Former President Mahinda Rajapaksa has announced that he would be a 'bridge' between India and China noting that Sri Lanka never posed a threat to the relationship it shared with India.
Former President Mahinda Rajapaksa has announced that he would be a 'bridge' between India and China noting that Sri Lanka never posed a threat to the relationship it shared with India.
In an interview to Rediff.com the former President said the country needed to maintain good relations with both India and China. "Sri Lanka will never pose a threat to India, and we have nothing to gain by helping any other country to become a threat to India," he said.
Mahinda Rajapaksa, who lost the Sri Lankan Presidency earlier this year, plans to contest the parliamentary election and likely become Prime Minister. He spoke exclusively to Rediff.com contributor Nitin A Gokhale.
Rajapaksa further told Rediff.com, "Sri Lanka has always had close relations with China from the early 1950s onwards.
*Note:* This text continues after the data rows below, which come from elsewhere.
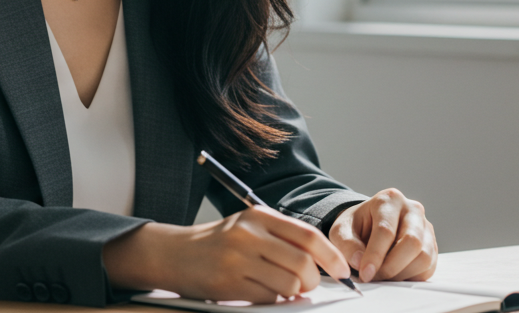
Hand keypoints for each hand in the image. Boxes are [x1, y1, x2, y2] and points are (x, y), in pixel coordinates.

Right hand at [104, 205, 351, 302]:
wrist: (176, 254)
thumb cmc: (220, 242)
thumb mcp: (249, 226)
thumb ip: (282, 238)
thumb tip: (323, 264)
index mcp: (259, 216)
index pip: (308, 236)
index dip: (331, 256)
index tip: (342, 272)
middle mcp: (249, 235)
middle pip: (302, 264)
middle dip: (313, 281)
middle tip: (308, 285)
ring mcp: (238, 260)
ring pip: (289, 286)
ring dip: (293, 293)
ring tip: (282, 288)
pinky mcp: (229, 284)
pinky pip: (269, 299)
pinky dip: (273, 300)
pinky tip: (261, 291)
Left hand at [328, 188, 436, 282]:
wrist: (368, 226)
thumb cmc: (355, 227)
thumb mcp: (341, 231)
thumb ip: (346, 245)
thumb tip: (360, 262)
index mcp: (389, 199)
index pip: (386, 230)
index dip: (375, 255)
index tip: (364, 274)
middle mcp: (413, 209)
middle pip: (411, 242)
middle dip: (391, 266)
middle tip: (373, 277)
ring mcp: (426, 227)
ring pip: (424, 257)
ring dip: (401, 273)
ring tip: (382, 275)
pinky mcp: (432, 246)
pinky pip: (428, 268)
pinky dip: (410, 276)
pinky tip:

India's concern about Sri Lanka's relations with China. is a new phenomenon which has come about in the past few years in the context of the rivalry between India and China as the world's rising superpowers in Asia. We need to maintain good relations with both India and China. Sri Lanka will never pose a threat to India, and we have nothing to gain by helping any other country to become a threat to India. In this context I wish to recall the role played by our late leader Sirimavo Bandaranaike who mediated between India and China in the Sino-Indian war of 1962.
My government was too absorbed with domestic issues such as the war against terrorism and development to play a role in international affairs like Mrs Bandaranaike. But the role that she played during the Sino-Indian war of 1962 has great relevance today. I intend doing what I can to be a bridge between these two rising superpowers".